Figure 1.

UM171 effect on expansion of CD34⁺CD43⁺ hPSC-derived HPs. (A) Schematic diagram of protocol used for expansion of HPs generated on day 9 H1 hESC differentiation in chemically defined conditions. (B) Representative dot plots show CD34 and CD43 expression following 5 and 7 days of expansion with UM171 or DMSO (control). (C) Histograms show that most of the cells in expansion cultures acquire CD45 expression. Dot plot demonstrates enhancing effect of UM171 on CD201 expression by CD34⁺ cells. (D) UM171 effect on % and absolute numbers of CD34⁺CD43⁺CD45⁺ HPs in cultures of hESC-derived CD43⁺ cells expanded for 5 and 7 days. Results are mean ± SEM for 7 independent experiments (Day 5), and 6 independent experiments (Day 7). **p < 0.01, ***p < 0.001 (E) CFC potential of expanded cells. Results are mean ± SEM for 7 independent experiments (Day 5), and 6 independent experiments (Day 7). **p < 0.01, ***p < 0.001. Representative images of colonies from HPs expanded with and without UM171 are shown.

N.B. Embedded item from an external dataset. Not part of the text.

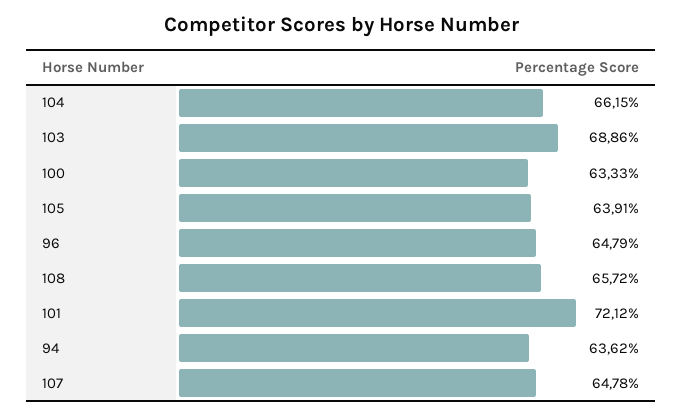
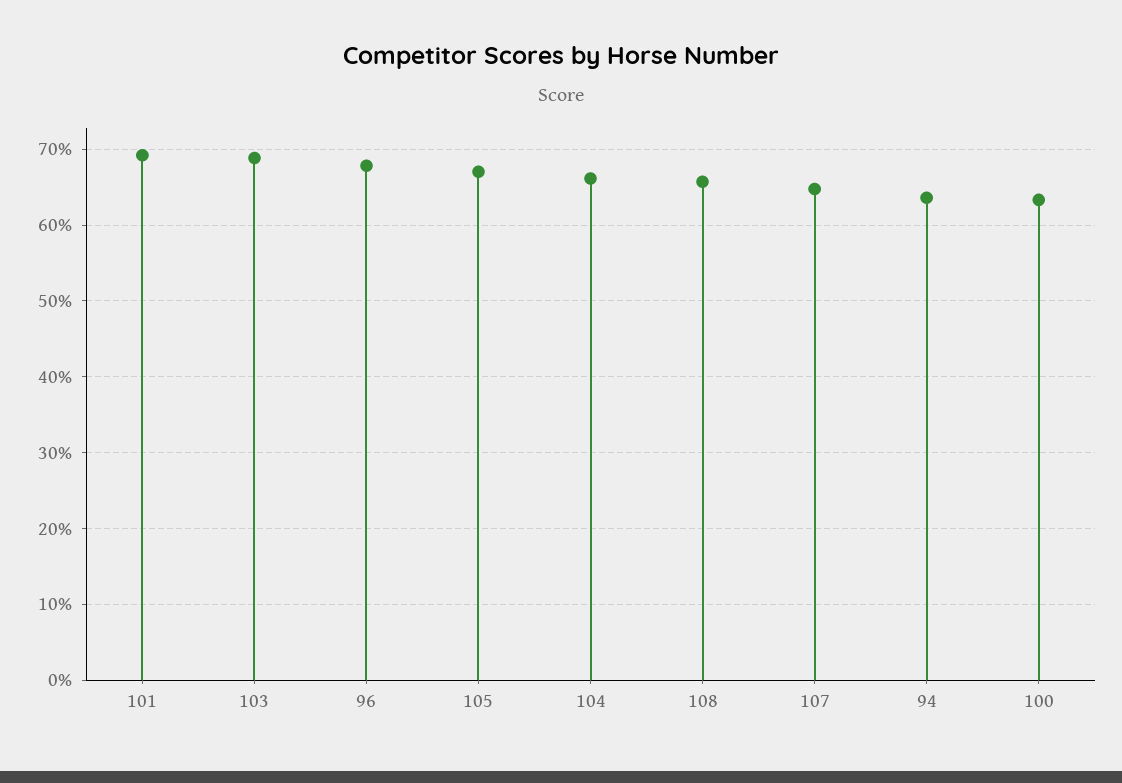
105: 63.91 -> 67
96: 64.79 -> 68
101: 72.12 -> 69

Image bar is 790 μM. (F) Cytospin showing morphology of granulocytes generated from UM171 expanded hematopoietic progenitors. Image bar is 50 μM. (G) Phenotype of neutrophils generated from hematopoietic progenitors expanded for 3 days with DMSO or UM171. (H) Phagocytosis of zymosan particles by neutrophils. Plots show histograms for cells incubated at 4 °C (filled gray; nonspecific binding control) and 37 °C (filled green). Percentages of FITC-positive cells at 37 °C minus nonspecific binding control at 4 °C are shown.